**Extrait du texte:**
Traitée comme un film noir, cette descente aux enfers menée à un tempo effréné, dans d'imposants décors faussement réalistes (Chantal Thomas), changés à vue par les acteurs eux-mêmes et les techniciens, voit s'affronter, se trahir et se perdre malfrats, flics, prostituées, indics et filles « pures », sur des musiques grinçantes et obsédantes, soigneusement calibrées par Weill. Après le hiératisme assumé et la recherche esthétique poussée à l'extrême de Bob Wilson, qui avait soumis le Berliner Ensemble à ses codes l'an dernier au Théâtre de la Ville, Pelly traite son sujet en homme de théâtre honnête et rigoureux, capable par-delà une mise en scène à la mécanique parfaitement huilée, de donner du sens à cette fable satirique qui semble s'écrire sous nos eux.
On savait les membres du Français bons comédiens, voici qu'ils se révèlent bons chanteurs. Acteur physique, brutal et sensuel, Thierry Hancisse offre une composition très complète de Mackie Messer, chantant clair, fort et juste sans jamais démériter. Dans son sillage, Laurent Natrella ne s'en laisse pas compter, accaparant avec une belle énergie le rôle du fourbe et manipulateur Tiger Brown, tandis que Bruno Raffaelli campe un Jonathan Peachum cauteleux à souhait. Les interprètes féminines ne sont pas en reste et en premier lieu Léonie Simaga, savoureuse Polly, dont le tempérament et la voix bien projetée conviennent idéalement à son personnage, tout comme l'électrique Véronique Vella, Celia, sa mère, petit bout de femme que rien ni personne ne peut arrêter.

**Questions:**
[1] Résumez l'extrait en deux phrases.
[2] Recopiez le passage de l'extrait qui commence à « On savait les » et se termine à « ne peut arrêter. ».

**Données enregistrées:**
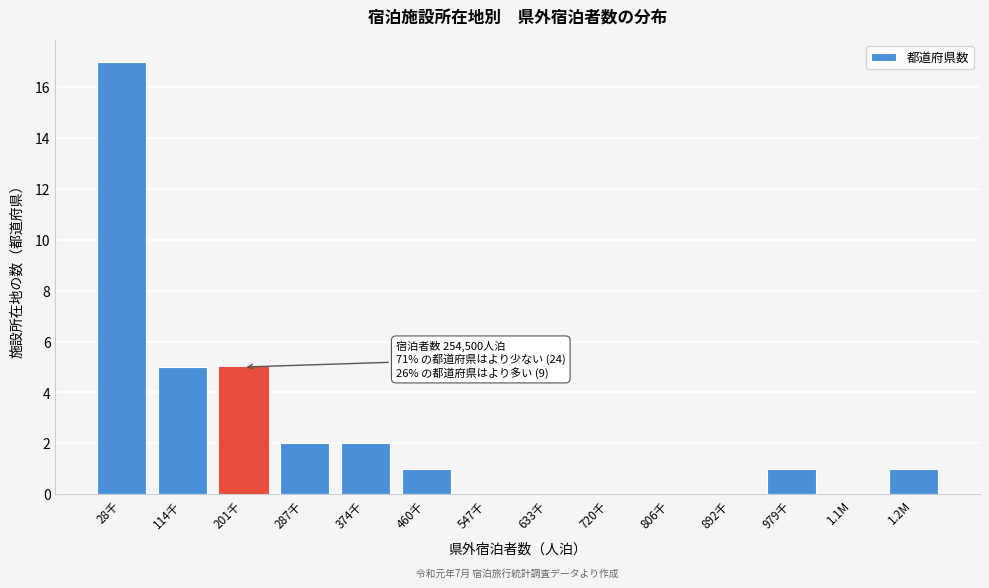

Reading left to right, list all the values displayed in this chart.

28千=17	114千=5	201千=5	287千=2	374千=2	460千=1	547千=0	633千=0	720千=0	806千=0	892千=0	979千=1	1.1M=0	1.2M=1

**Corrigé des activités:**
[1] Pelly met en scène cette fable satirique comme un film noir, à un tempo effréné, dans des décors faussement réalistes changés à vue, sur des musiques grinçantes calibrées par Weill. Les membres du Français s'y révèlent bons chanteurs, notamment Thierry Hancisse en Mackie Messer, Laurent Natrella, Bruno Raffaelli, Léonie Simaga et Véronique Vella.

[2]
On savait les membres du Français bons comédiens, voici qu'ils se révèlent bons chanteurs. Acteur physique, brutal et sensuel, Thierry Hancisse offre une composition très complète de Mackie Messer, chantant clair, fort et juste sans jamais démériter. Dans son sillage, Laurent Natrella ne s'en laisse pas compter, accaparant avec une belle énergie le rôle du fourbe et manipulateur Tiger Brown, tandis que Bruno Raffaelli campe un Jonathan Peachum cauteleux à souhait. Les interprètes féminines ne sont pas en reste et en premier lieu Léonie Simaga, savoureuse Polly, dont le tempérament et la voix bien projetée conviennent idéalement à son personnage, tout comme l'électrique Véronique Vella, Celia, sa mère, petit bout de femme que rien ni personne ne peut arrêter.